Tonight Barack Obama will address supporters from a stage in Grant Park, Chicago, the site of the
1968 riots during the Democratic National Convention. The swampy land Grant
Park is built on was solidified by filling it with debris after the Great Chicago
Fire. In the ensuing decades the landfill project filled in a lagoon and
connected the city park to a railroad causeway in the harbor. Today there are 70,000 people expected
to show up on the shores of Lake Michigan, win
or lose.


Chicago DNC Riots 1968

Pacific Street Film, Court TV, 1999


The turbulent 1960s have defined our American culture for the past 40 years,
and in selecting Grant Park a line in the sand has been drawn for those
adhering to the old labels that have polarized Americana.

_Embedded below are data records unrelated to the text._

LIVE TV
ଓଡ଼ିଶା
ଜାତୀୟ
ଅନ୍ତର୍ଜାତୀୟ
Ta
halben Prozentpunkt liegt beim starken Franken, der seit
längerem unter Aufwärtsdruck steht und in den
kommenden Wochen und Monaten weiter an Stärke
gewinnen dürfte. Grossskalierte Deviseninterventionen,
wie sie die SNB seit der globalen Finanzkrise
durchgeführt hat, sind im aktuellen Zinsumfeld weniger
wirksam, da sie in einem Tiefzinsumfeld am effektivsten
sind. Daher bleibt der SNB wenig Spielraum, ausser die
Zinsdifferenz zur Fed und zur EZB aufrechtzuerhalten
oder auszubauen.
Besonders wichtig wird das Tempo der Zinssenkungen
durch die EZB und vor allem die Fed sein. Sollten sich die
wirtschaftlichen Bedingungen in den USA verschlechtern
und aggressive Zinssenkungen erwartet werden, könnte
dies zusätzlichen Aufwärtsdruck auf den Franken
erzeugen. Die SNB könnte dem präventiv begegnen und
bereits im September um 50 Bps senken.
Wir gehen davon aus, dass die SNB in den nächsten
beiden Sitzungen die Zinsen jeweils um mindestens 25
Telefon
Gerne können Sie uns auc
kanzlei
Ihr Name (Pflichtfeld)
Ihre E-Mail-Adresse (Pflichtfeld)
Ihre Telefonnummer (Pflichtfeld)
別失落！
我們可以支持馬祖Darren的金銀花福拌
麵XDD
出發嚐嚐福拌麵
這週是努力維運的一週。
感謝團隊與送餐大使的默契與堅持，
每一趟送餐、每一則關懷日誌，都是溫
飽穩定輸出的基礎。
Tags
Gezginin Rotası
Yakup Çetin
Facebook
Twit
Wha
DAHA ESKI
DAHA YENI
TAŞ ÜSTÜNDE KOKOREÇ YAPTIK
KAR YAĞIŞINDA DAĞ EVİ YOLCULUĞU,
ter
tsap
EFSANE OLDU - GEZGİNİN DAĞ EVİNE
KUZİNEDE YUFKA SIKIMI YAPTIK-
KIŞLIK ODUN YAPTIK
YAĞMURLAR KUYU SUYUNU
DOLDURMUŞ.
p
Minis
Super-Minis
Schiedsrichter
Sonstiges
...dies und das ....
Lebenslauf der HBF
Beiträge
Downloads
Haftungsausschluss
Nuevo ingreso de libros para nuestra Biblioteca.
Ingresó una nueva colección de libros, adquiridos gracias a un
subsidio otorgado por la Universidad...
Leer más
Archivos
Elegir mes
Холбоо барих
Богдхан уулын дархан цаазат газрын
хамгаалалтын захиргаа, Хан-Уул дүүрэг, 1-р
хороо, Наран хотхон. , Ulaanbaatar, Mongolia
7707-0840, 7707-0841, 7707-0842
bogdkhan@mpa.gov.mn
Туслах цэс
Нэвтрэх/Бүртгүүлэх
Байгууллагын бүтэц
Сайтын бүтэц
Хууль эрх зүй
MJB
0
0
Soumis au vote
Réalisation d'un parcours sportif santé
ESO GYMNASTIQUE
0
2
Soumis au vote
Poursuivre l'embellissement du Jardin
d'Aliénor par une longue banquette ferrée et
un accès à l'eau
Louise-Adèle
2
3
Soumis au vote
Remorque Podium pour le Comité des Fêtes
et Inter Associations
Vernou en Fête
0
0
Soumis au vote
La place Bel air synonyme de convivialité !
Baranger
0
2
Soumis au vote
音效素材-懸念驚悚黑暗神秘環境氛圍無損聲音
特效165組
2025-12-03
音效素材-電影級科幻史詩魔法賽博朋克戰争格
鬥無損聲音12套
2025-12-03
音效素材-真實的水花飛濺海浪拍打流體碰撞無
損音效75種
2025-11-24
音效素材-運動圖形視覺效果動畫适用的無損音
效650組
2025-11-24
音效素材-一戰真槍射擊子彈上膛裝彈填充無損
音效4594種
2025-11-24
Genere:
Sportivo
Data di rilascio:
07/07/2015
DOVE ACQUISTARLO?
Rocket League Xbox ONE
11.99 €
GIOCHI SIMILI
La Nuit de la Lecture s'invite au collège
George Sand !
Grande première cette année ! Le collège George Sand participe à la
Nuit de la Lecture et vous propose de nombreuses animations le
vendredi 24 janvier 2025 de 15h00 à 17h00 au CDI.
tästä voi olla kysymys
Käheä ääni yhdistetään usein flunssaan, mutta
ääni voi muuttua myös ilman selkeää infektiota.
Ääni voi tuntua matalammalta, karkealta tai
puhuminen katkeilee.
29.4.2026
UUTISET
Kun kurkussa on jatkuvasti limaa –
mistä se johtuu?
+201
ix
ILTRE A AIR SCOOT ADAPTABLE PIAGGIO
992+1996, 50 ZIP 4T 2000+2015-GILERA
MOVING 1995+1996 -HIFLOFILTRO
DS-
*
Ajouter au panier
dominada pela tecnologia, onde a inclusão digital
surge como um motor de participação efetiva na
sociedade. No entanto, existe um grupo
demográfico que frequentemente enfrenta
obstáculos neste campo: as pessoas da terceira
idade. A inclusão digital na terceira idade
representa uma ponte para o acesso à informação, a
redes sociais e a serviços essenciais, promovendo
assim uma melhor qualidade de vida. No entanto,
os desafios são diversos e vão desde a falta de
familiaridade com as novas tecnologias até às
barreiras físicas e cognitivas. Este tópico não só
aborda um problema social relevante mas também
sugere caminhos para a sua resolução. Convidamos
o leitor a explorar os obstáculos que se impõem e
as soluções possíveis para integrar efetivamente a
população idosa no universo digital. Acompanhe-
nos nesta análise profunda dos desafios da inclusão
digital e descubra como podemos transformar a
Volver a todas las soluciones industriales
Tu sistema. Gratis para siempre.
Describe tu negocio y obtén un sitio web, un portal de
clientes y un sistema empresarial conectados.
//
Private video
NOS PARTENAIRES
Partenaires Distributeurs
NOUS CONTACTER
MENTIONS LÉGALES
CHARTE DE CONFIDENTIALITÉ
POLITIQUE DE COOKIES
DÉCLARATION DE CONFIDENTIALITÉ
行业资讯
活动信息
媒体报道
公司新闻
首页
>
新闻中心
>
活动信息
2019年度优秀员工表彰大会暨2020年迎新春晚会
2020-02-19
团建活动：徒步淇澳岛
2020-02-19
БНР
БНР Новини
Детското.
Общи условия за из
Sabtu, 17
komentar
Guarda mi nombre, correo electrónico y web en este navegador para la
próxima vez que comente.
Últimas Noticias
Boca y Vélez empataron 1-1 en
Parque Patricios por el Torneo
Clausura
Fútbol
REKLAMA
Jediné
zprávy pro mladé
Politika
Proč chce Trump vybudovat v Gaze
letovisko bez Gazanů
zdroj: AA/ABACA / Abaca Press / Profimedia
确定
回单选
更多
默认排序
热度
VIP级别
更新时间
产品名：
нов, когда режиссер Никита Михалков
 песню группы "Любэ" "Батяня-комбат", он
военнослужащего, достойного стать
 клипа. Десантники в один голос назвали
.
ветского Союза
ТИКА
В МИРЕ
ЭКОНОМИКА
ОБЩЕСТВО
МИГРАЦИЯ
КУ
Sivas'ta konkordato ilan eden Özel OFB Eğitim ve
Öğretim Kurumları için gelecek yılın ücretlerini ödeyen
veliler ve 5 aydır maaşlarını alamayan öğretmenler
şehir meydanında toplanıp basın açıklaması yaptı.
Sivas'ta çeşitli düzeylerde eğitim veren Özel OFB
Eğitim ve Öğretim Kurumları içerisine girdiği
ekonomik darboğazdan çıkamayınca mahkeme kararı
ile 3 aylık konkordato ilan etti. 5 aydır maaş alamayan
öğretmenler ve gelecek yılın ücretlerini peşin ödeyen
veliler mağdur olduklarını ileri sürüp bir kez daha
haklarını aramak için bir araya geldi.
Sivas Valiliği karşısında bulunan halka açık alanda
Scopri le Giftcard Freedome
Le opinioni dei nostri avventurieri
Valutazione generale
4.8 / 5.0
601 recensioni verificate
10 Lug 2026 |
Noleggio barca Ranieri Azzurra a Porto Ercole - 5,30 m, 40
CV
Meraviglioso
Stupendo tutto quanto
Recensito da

To say that the last century
will not define this new one
is to shed liberal and conservative
identities, but not to be reactionary. That doesn’t mean watching a video of
protesters colliding with police and not picking a side. Or to admire Bobby
Seale in court, to feel pride in his defiance of authority, without hating
those who tied him to a chair and gagged him during the Chicago 8 trial. Rather, it is the
canonization of these polarizing 60s images, used so frequently in art, that
can bring a pragmatism to ideological division.


Courtroom Sketch; Bobby Seale bound and gagged with federal marshall holding his hand over Seale’s mouth, Andy Austin, 1969


There were race riots in April of 1968 after Martin Luther King Jr. was
shot. Just four months later the anti-war movement would be standing on the debris of the 1837 fire, trash to
be taken out by the old guard of the Democratic party. During
the Democratic National Convention, network newscasters juxtaposed Dem insider
Hubert Humphrey’s acceptance speech with police beating protesters across the
street from the convention center. Before Democrats took up the traditionally
Republican mantle of ethnic and gender equality for good, they would lose one
final time with outdated ideas and a divided base. George McGovern’s losses in
’68 and ’72, to Humphrey and Nixon respectively, are not where the Democratic Party
is hanging its hat, making amends for the past. The driving force today will
look beyond the history of the last generations. When history is superflat it does not disappear
(sorry po-mo), it comes closer. How the artworld treated May 1968 was cold and demeaning, but art’s interpretation of today will be radically different.

If Obama wins or loses, his audience may take it in relation to the old divisions, a victory when defeat once stood or a crushing blow in the same spot where violence flared 50 years ago over representation of youth and liberalism in government. They may instead look to the 21st century, new communication and society to see not a binary system, but a balkanization of topical analysis, localism and internationalism that brought together groups with wildly divergent mores that are now energized and organized to advance separate and competing themes in politics. I can’t wait for today to be over.